Meet Jim Bullock. This no-tiller from Worcestershire, England, who also works as a farm consultant, believes that no-tilling is no longer an idealistic conservation idea in Europe, it’s reality. His switch to no-tilling on land his family has farmed for more than 485 years reveals what’s been happening on the no-till scene in Europe.
The United Kingdom set-aside program requires that 10 percent of a farmer’s land be kept fallow for the grower to receive subsidies, so Bullock can work only 750 of his 850 acres. His fields average 17 acres in size, and the soil is heavy clay loam. Rainfall averages 28 inches annually. He owns a third of the land, with the rest either share-cropped or rented.

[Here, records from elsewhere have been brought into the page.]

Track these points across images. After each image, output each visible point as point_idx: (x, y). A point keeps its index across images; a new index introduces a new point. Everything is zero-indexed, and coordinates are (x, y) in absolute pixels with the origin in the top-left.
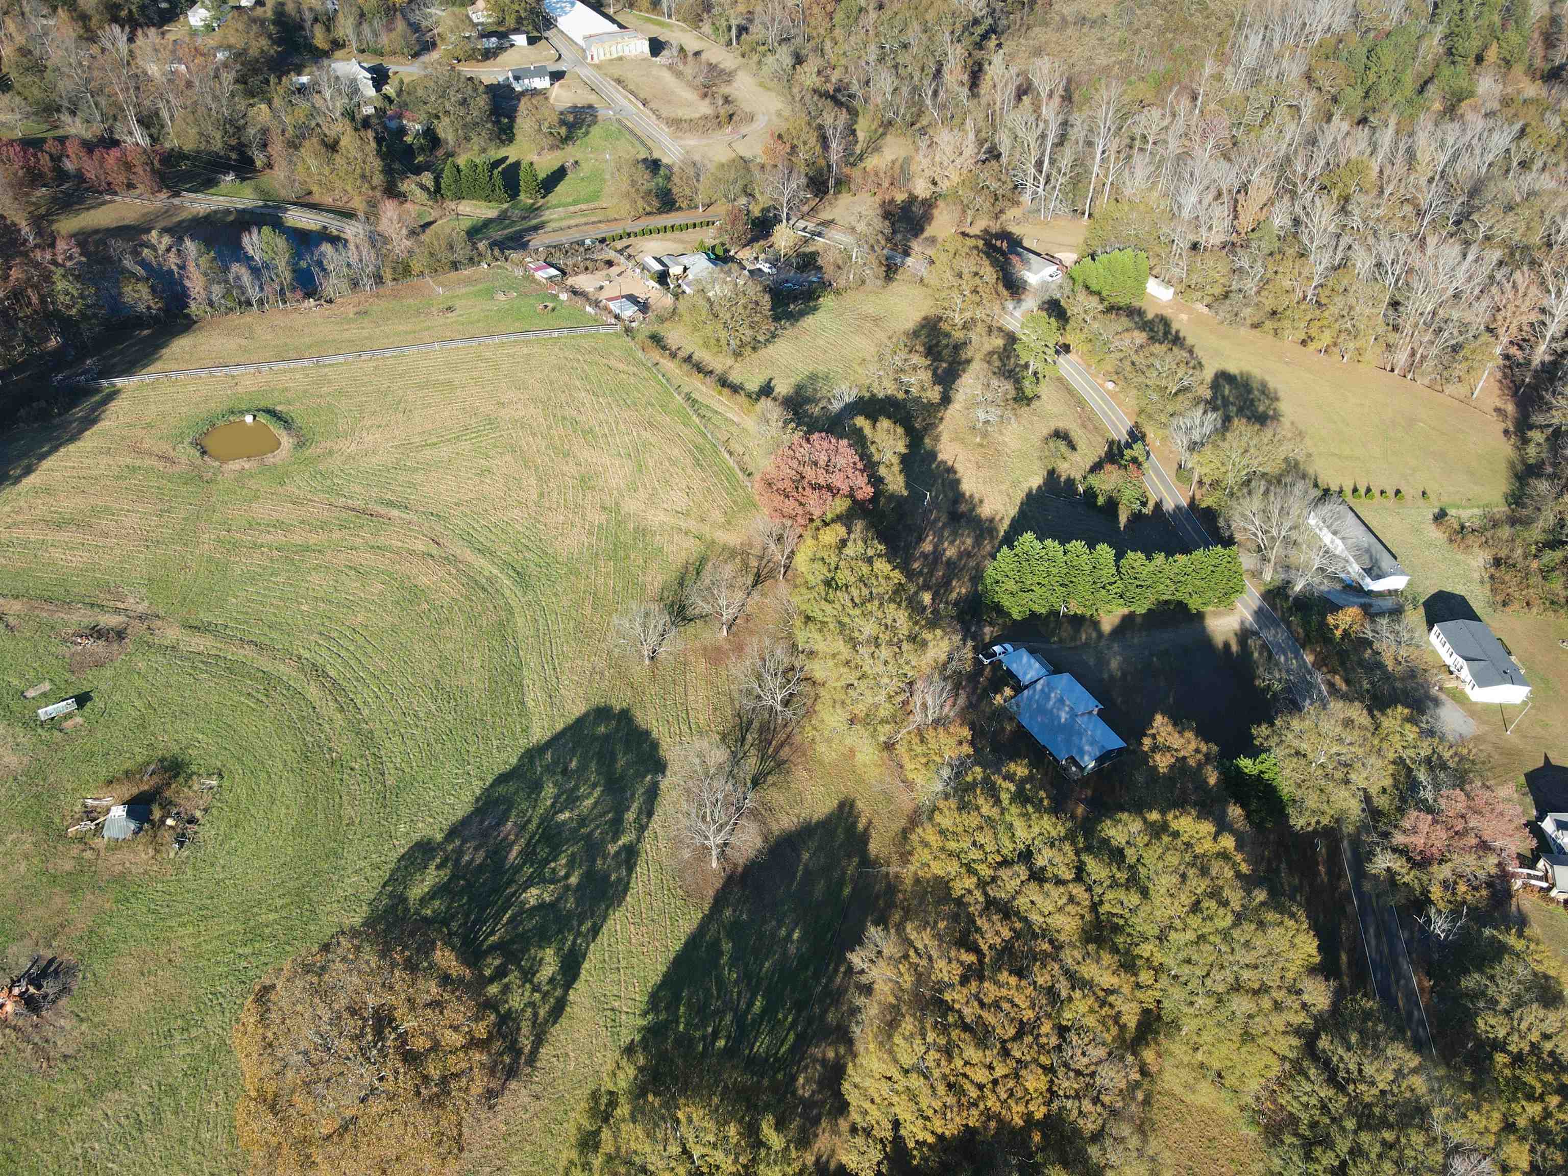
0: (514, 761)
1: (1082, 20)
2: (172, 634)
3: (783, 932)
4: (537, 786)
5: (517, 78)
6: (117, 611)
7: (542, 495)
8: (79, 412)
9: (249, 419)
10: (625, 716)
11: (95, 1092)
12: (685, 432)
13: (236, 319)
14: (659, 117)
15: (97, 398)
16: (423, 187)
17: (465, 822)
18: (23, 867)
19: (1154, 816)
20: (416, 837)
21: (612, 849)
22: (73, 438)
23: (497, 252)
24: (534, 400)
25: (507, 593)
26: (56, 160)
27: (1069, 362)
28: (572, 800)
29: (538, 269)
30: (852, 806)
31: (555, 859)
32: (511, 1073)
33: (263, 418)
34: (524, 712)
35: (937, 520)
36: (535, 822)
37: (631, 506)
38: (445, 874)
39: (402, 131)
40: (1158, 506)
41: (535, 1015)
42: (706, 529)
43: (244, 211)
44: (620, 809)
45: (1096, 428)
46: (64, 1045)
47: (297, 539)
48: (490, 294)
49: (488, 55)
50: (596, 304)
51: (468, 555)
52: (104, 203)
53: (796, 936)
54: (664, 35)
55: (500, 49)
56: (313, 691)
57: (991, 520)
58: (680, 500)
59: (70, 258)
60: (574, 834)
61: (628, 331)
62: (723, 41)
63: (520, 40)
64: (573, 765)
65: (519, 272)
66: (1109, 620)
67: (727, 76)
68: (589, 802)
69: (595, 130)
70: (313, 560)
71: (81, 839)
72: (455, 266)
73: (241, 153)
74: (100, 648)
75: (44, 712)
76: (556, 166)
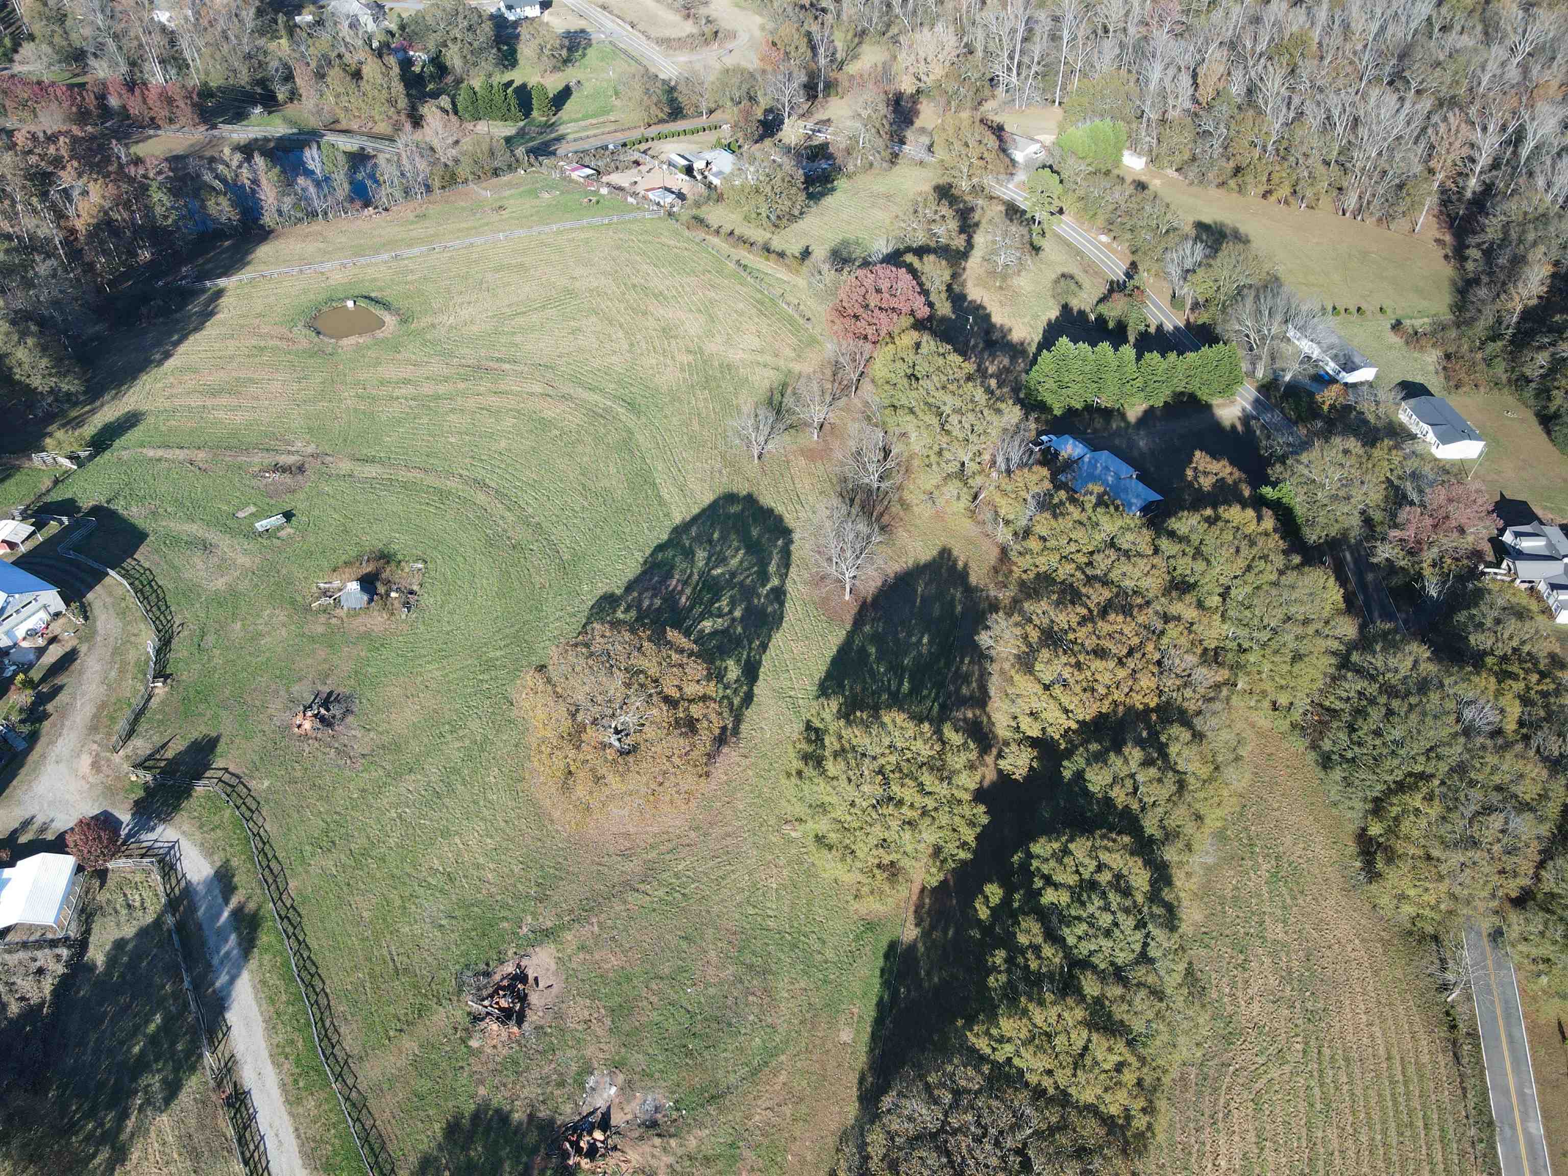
0: (665, 537)
2: (345, 466)
3: (914, 639)
4: (689, 554)
6: (289, 452)
7: (632, 345)
8: (193, 308)
9: (350, 304)
10: (750, 499)
11: (396, 776)
12: (744, 290)
14: (648, 38)
15: (203, 298)
16: (442, 109)
17: (637, 580)
18: (284, 632)
19: (1209, 512)
20: (600, 592)
21: (764, 591)
22: (197, 329)
23: (532, 160)
24: (604, 273)
25: (624, 418)
27: (1066, 223)
28: (721, 561)
29: (573, 170)
30: (949, 552)
31: (718, 600)
32: (722, 742)
33: (362, 303)
34: (662, 502)
35: (975, 346)
36: (696, 577)
37: (711, 347)
39: (411, 61)
40: (1160, 328)
41: (731, 704)
42: (781, 363)
43: (281, 139)
44: (763, 565)
45: (1096, 272)
46: (358, 748)
47: (428, 389)
48: (534, 193)
50: (635, 194)
51: (581, 393)
52: (150, 137)
53: (925, 640)
56: (481, 498)
57: (1022, 344)
59: (160, 173)
60: (730, 584)
61: (671, 215)
64: (716, 536)
65: (556, 175)
66: (1134, 412)
68: (734, 562)
69: (589, 51)
70: (447, 404)
71: (324, 610)
72: (496, 173)
73: (265, 88)
74: (287, 479)
75: (261, 525)
76: (560, 87)
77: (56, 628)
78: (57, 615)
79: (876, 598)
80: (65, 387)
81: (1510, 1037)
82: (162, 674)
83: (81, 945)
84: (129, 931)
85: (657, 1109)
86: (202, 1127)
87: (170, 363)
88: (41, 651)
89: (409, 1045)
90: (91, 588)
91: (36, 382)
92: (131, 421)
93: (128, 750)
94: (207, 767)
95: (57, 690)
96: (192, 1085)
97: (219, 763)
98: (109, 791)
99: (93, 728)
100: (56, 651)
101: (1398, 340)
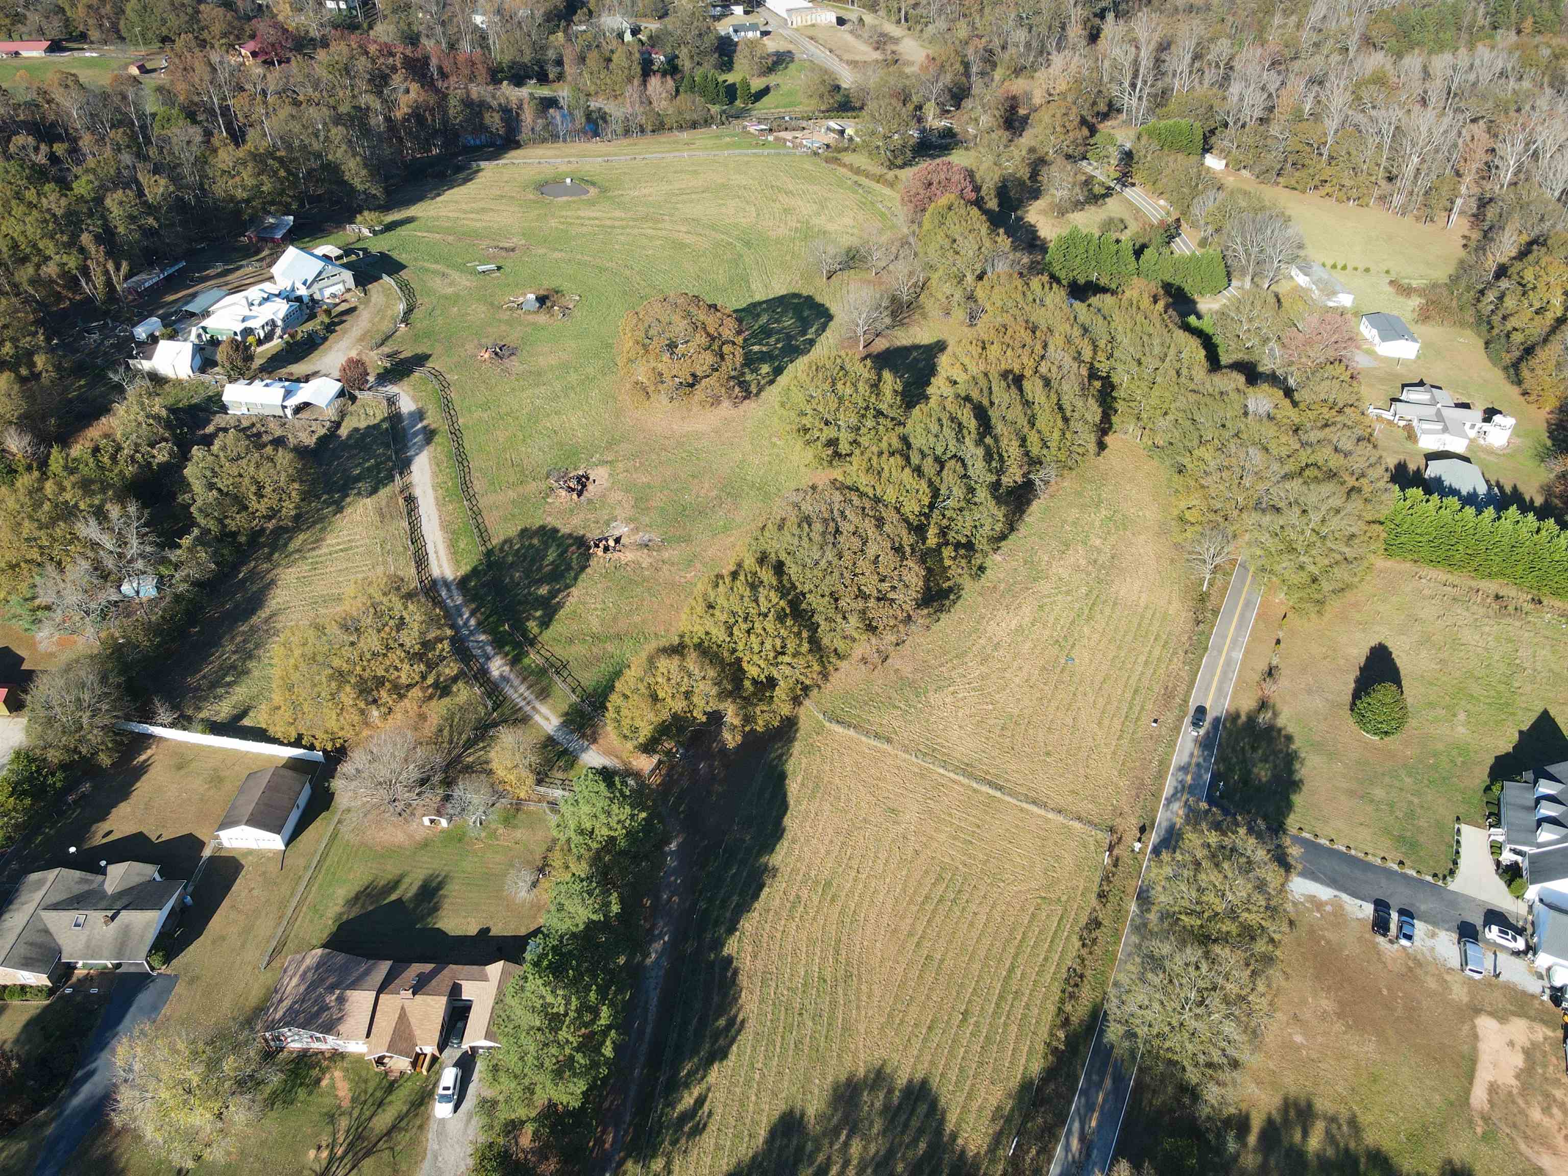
0: (745, 305)
1: (1190, 9)
2: (541, 251)
4: (758, 315)
5: (736, 31)
6: (507, 242)
7: (759, 215)
8: (461, 176)
9: (568, 181)
10: (809, 298)
11: (535, 385)
12: (853, 196)
13: (548, 145)
14: (841, 59)
15: (470, 170)
18: (482, 315)
21: (801, 339)
22: (461, 184)
23: (725, 122)
24: (753, 178)
25: (739, 248)
27: (1133, 192)
28: (778, 321)
29: (753, 126)
32: (745, 398)
33: (577, 181)
34: (749, 290)
36: (758, 326)
37: (815, 221)
39: (651, 61)
41: (759, 382)
42: (865, 235)
43: (545, 98)
44: (805, 328)
46: (515, 371)
47: (608, 223)
48: (719, 138)
49: (717, 17)
50: (794, 143)
51: (713, 234)
54: (848, 15)
55: (725, 14)
58: (848, 221)
60: (779, 332)
61: (815, 154)
62: (893, 19)
63: (738, 10)
64: (780, 310)
65: (739, 130)
67: (896, 41)
68: (786, 324)
69: (791, 66)
70: (619, 231)
71: (510, 310)
72: (694, 125)
73: (541, 67)
74: (504, 253)
75: (480, 268)
76: (762, 86)
77: (348, 296)
78: (349, 290)
79: (881, 353)
80: (373, 192)
81: (1242, 616)
82: (405, 322)
83: (338, 425)
84: (363, 425)
85: (650, 540)
86: (388, 505)
87: (440, 198)
88: (337, 305)
89: (511, 494)
90: (370, 283)
91: (358, 184)
92: (410, 220)
93: (380, 351)
94: (423, 365)
95: (344, 321)
96: (386, 490)
97: (430, 365)
99: (361, 339)
100: (344, 307)
101: (1390, 290)
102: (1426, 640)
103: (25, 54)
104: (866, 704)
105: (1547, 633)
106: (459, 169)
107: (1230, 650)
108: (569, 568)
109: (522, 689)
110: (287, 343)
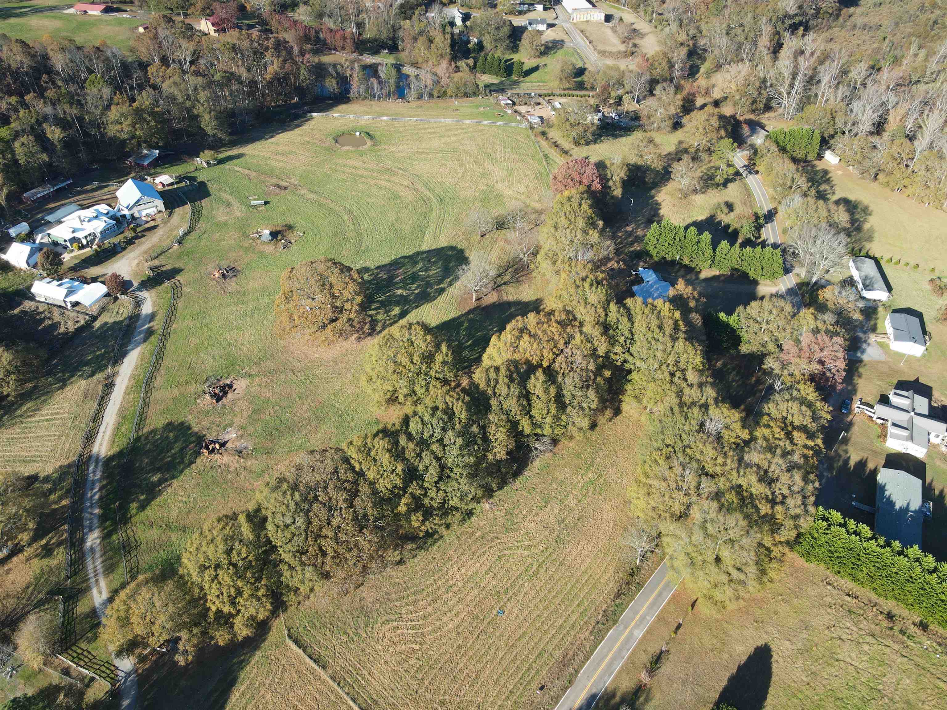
0: (411, 253)
2: (303, 192)
4: (416, 263)
5: (530, 24)
6: (287, 182)
7: (463, 176)
8: (296, 122)
9: (358, 134)
10: (461, 251)
11: (236, 303)
12: (538, 167)
13: (367, 102)
14: (595, 49)
15: (305, 119)
16: (467, 65)
17: (383, 266)
18: (233, 242)
20: (365, 265)
21: (436, 287)
22: (291, 130)
23: (487, 92)
24: (476, 145)
25: (433, 204)
26: (317, 32)
27: (755, 178)
28: (427, 270)
29: (503, 100)
30: (542, 301)
31: (413, 284)
32: (369, 335)
33: (363, 135)
34: (422, 241)
35: (640, 220)
36: (411, 272)
37: (499, 186)
38: (370, 278)
39: (469, 42)
40: (765, 241)
41: (385, 322)
42: (528, 201)
44: (444, 277)
45: (751, 206)
46: (230, 289)
47: (360, 172)
48: (477, 107)
49: (521, 13)
50: (523, 116)
52: (331, 53)
54: (617, 14)
55: (529, 11)
56: (346, 217)
58: (522, 188)
60: (423, 279)
61: (532, 128)
62: (647, 19)
63: (540, 7)
64: (433, 260)
65: (494, 101)
66: (706, 274)
67: (642, 36)
68: (434, 272)
69: (560, 51)
70: (363, 180)
71: (253, 239)
72: (467, 95)
74: (277, 190)
75: (253, 203)
76: (535, 65)
77: (157, 216)
78: (160, 212)
79: (487, 307)
80: (220, 136)
81: (660, 595)
82: (180, 242)
83: (95, 318)
84: (111, 321)
85: (245, 448)
86: (93, 388)
87: (270, 140)
88: (147, 222)
89: (176, 391)
90: (179, 207)
91: (209, 130)
92: (239, 156)
93: (152, 263)
94: (173, 278)
95: (143, 236)
96: (99, 376)
97: (178, 277)
98: (136, 274)
99: (146, 252)
100: (152, 224)
101: (929, 287)
102: (804, 652)
103: (90, 12)
104: (325, 626)
105: (921, 661)
106: (297, 117)
107: (637, 626)
108: (182, 462)
109: (99, 562)
110: (96, 250)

“Although we used to successfully no-till in the 1970s and ’80s, we relied on burning the straw,” Bullock recalls. “But then straw burning was banned, which put a halt to the system using the drills available to us at the time.”
Eventually, he says, a switch back to no-till was necessitated by economics, soil erosion, logistics and climate changes. He started looking at how no-till succeeded elsewhere, and a visit to Kansas and Oklahoma showed Bullock the methods of modern no-tilling.
“They were drilling doublecrop soybeans into wheat stubble, with the combine still in the field,” he says. “I thought, if it can work under these conditions, with this amount of trash, it can work for us at home.”